There were shouts of “total c**p” and “b*****ks” as he addressed delegates at the Association of Teachers and Lecturers’ annual conference in Liverpool on the subject..
At one stage Gerard Kelly, former editor of the Times Educational Supplement – who was interviewing Mr Gibb for the conference – had to intervene and ask the teachers to be “polite”.
Mr Gibb sought to defend the plans – under which every school will become an academy by 2022 – by saying it was an attempt to introduce a “professionally led system” of education where schools were run by multi-academy trusts. His comments sparked cries of “shame” and “b*****ks”.
When Mr Kelly asked Mr Gibb if he accepted there was no evidence that academies performed better than local authority schools, there was wild applause from delegates.

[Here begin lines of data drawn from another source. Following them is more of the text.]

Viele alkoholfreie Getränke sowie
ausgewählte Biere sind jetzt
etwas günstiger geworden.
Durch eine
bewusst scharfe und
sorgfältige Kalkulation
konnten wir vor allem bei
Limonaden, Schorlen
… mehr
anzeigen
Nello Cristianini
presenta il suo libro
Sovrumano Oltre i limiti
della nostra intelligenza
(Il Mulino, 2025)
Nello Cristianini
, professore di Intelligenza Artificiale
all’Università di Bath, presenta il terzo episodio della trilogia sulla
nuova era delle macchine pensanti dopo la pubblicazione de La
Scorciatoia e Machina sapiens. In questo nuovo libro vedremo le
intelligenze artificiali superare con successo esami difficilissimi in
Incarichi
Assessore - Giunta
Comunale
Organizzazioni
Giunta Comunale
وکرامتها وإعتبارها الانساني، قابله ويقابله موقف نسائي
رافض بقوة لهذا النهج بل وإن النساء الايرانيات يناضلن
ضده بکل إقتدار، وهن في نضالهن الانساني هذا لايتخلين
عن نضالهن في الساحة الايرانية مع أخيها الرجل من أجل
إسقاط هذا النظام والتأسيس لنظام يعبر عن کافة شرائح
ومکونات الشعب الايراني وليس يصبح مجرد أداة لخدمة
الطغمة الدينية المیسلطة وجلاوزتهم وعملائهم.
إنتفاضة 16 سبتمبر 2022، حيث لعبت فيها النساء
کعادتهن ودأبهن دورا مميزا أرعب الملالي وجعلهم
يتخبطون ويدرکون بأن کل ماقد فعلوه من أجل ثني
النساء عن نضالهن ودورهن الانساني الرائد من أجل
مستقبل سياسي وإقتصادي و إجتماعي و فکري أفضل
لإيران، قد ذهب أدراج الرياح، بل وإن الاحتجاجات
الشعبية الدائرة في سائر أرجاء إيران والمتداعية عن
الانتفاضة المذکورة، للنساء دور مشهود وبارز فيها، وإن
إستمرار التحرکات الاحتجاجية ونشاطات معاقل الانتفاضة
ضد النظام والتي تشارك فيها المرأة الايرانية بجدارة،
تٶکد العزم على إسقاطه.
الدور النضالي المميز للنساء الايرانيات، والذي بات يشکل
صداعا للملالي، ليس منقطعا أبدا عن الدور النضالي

Mr Gibb said: “Headteachers who run academies would beg to differ.” This was greeted by a shout of “oh,no, they wouldn’t.”
Mr Gibb then argued that the Government had to move towards academisation because a number of local authorities now had so few schools under their oversight that it was impossible for them to have the resources to look after them.
Mr Kelly drew applause when he said he did not understand “why a good local authority school that’s doing well should have to become an academy”. Mr Gibb countered by saying that there was nothing to stop a local authority becoming a multi-academy trust which prompted a cry of “total c***p” from one delegate.
Later, when the duo went on to discuss teachers’ workload in the wake of an ATL survey yesterday showing eight out of 10 teachers were contemplating leaving the profession Mr Gibb provoked laughter and cries of “really?” when he said: “We’re taking the workload issue really seriously.”
He went on: “We asked people what are the drivers of workload”. This was followed by cries of “the Tory government” to which Mr Gibb replied it had happened under the Coalition.
At the end of the session, though, Mr Gibb won sympathetic applause after he had said: “I’m absolutely aware of the huge change that the five years of reform that are now really coming into force have presented to you.” he accepted the primary school curriculum was”significantly harder and more demanding than in the past”. Mr Kelly won applause when he suggested it was “daft and vindicate” to change the tests for 11-year-olds so that a talented pupil who passed with flying colours last year only scored 22 out of 50 when she took this year’s test, adding it meant “a talented child had become a failure”.
Afterwards, Lucy Powell, Labour’s Shadow Secretary of State, who was addressing the conference, pledge to join forces with teachers’ leaders and Conservative backbenchers who were fighting te academies’ plan. At the weekend, Graham Brady, Conservative MP and chairman of the powerful 1922 committee of backbench MPs came out against the plan, saying it would transfer schools to unaccountable “bureaucracies”.